You know, it's not every day that the NFL puts out a press release during the Super Bowl, decrying the halftime show. But that's what happened this year. "We were extremely disappointed by elements of the MTV-produced Halftime show," said NFL Executive Vice President Joe Browne. "They were totally inconsistent with assurances our office was given about the show. It's unlikely that MTV will produce another Super Bowl halftime."
Think maybe Jessica Simpson's "Choose to Party!" line -- thereby invalidating everything previously said about encouraging people to participate in our democratic process -- had something to do with it?
We understand we're not the heppest hep-cats in the room, but could somebody please explain to us what exactly a bunch of cheerleaders surrounding P. Diddy and chanting "Oh, Diddy you're so fine" has to do with exercising your right to vote? Unless there's some Ban-P.-Diddy-from-the-Halftime-Show ballot initiative that we don't know about.
And if we're Jessica Simpson -- the supposed top-secret super-surprise addition to the halftime show -- we'd be upset that the show's other surprise guest, Janet Jackson's boob, got more camera time than we did.
During the show, Nelly informed us that it was getting "Hot in Herre," which we're pretty sure is a song that's a couple years old. Kid Rock came out and did both "Bawitdaba" and "Cowboy." And in the absence of a better idea, P. Diddy did Toni Basil's "Mickey." And Janet Jackson did "Rhythm Nation."
This is how the NFL gets the young, hip viewers? By putting on a halftime show composed of the hits of yesteryear? The hippest part of the show was the marching band.

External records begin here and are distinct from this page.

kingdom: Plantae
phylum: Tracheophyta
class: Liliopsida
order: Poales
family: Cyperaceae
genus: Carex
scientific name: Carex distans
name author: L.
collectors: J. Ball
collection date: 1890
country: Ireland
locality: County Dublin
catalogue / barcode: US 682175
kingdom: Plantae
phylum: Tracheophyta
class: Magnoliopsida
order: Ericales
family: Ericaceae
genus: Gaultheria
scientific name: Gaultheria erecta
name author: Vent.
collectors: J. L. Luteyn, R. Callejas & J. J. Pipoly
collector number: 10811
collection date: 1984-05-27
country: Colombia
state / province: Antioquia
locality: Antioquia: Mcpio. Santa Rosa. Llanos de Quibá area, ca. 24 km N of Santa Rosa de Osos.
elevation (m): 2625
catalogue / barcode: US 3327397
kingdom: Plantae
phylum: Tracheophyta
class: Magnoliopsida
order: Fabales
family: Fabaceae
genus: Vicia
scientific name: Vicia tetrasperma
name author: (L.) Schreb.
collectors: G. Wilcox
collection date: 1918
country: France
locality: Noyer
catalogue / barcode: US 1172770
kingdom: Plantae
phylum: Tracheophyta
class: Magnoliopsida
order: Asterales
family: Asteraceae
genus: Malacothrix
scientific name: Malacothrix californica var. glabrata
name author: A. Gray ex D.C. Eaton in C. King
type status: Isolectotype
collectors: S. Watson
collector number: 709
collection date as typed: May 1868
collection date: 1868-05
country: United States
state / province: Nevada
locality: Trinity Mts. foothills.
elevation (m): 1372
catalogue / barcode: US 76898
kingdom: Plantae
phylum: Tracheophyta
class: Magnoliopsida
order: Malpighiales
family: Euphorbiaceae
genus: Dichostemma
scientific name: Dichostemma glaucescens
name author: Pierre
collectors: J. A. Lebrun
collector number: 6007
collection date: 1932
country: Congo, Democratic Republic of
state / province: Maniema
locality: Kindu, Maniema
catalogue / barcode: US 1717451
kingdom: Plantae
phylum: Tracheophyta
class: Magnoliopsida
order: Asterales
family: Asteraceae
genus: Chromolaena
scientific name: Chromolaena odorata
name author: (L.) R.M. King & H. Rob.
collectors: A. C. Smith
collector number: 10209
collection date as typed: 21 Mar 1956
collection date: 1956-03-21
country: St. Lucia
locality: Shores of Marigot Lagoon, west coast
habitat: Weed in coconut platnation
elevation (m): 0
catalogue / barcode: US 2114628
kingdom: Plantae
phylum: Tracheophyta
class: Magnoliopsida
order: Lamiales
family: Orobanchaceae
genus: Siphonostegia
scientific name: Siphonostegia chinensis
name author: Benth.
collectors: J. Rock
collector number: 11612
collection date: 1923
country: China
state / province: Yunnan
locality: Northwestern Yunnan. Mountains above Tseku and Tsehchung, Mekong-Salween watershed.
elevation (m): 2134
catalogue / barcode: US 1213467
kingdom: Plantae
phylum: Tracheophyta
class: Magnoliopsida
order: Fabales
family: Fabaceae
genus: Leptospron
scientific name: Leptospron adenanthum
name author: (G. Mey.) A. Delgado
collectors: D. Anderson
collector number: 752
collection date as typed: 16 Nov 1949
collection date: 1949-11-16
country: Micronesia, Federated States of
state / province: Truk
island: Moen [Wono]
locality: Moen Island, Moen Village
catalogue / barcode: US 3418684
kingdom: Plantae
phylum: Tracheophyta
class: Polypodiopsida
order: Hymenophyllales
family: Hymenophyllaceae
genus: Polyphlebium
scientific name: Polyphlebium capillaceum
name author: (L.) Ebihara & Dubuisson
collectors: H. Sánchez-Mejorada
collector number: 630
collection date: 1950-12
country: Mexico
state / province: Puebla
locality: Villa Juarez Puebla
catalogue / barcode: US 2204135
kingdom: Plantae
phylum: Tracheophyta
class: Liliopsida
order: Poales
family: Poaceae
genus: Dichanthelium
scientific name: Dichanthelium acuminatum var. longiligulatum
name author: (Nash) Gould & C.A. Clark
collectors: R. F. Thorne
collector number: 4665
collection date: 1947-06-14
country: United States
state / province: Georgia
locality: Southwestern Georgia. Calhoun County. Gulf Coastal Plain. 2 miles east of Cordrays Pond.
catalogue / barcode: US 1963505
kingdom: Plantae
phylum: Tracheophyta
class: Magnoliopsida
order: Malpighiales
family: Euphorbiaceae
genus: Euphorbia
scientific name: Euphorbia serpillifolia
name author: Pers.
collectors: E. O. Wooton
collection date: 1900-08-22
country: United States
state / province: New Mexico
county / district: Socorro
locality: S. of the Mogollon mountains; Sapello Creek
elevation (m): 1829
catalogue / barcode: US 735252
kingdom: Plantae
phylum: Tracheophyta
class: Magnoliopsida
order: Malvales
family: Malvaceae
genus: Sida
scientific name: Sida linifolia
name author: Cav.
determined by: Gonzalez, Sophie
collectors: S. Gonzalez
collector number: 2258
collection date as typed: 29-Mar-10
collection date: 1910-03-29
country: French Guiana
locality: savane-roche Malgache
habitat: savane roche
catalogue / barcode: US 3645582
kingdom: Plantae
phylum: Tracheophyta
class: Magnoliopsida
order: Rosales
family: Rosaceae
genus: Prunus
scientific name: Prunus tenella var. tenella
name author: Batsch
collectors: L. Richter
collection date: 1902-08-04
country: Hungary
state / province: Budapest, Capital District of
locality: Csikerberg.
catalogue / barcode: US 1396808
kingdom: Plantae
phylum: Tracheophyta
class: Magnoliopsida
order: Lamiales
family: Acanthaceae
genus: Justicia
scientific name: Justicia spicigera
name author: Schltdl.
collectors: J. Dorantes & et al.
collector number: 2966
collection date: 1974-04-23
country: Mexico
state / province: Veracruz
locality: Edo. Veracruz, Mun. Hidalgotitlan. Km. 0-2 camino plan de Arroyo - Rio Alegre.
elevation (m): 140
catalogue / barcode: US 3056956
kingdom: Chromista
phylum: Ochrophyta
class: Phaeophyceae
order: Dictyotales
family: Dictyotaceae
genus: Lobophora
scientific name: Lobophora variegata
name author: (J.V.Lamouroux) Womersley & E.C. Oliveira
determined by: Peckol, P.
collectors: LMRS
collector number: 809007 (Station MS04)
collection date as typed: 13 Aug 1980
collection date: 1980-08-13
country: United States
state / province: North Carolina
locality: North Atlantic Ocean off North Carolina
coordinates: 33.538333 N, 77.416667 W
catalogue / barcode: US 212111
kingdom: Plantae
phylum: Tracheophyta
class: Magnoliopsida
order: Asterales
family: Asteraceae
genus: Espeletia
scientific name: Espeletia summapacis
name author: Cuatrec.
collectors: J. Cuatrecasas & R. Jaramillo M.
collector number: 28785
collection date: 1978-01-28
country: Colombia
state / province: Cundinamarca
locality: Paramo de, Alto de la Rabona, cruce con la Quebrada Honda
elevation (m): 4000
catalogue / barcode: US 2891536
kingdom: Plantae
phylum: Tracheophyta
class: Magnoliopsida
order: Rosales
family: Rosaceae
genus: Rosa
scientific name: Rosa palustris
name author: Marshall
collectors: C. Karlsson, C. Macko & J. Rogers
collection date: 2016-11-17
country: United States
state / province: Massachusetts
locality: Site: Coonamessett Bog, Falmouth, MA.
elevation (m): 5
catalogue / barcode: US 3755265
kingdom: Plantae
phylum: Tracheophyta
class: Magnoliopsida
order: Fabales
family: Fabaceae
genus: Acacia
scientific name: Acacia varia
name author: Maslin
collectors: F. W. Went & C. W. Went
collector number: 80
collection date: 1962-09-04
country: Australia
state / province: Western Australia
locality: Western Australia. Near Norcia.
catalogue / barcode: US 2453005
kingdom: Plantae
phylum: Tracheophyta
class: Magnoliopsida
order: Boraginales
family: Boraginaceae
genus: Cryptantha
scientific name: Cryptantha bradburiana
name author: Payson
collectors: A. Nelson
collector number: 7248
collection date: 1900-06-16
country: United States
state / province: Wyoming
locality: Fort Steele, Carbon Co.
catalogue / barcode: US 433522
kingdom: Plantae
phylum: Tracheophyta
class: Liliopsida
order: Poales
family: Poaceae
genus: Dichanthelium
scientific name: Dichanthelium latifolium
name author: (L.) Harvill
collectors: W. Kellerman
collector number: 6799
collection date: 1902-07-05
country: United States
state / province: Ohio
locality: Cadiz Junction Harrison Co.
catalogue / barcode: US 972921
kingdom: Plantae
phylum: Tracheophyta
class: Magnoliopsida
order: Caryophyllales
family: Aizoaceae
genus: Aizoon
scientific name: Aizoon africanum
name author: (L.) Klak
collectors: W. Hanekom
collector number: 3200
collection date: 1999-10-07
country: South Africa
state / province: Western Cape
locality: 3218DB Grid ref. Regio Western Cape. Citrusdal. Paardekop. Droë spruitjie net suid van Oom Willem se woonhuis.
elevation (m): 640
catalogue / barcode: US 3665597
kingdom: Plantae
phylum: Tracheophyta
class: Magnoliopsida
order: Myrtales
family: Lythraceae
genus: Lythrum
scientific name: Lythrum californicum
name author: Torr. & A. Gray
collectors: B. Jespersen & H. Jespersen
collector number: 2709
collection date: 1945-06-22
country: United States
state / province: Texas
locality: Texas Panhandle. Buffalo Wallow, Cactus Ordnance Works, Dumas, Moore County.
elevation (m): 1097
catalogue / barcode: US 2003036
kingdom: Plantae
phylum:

This is how the NFL statement should have read: "We at the NFL thought the singers would perform a song that was recorded within the last year. Also, we specifically asked Janet Jackson to show both boobs, not just one. And who fucking invited Justin Timberlake? Not Paul Tagliabue, that's for goodamn sure."
Down to the wire. Back-and-forth scoring. A last-second Vinateri field goal, just like two years ago. Just as Phil predicted, it's a Super Bowl for the Ages.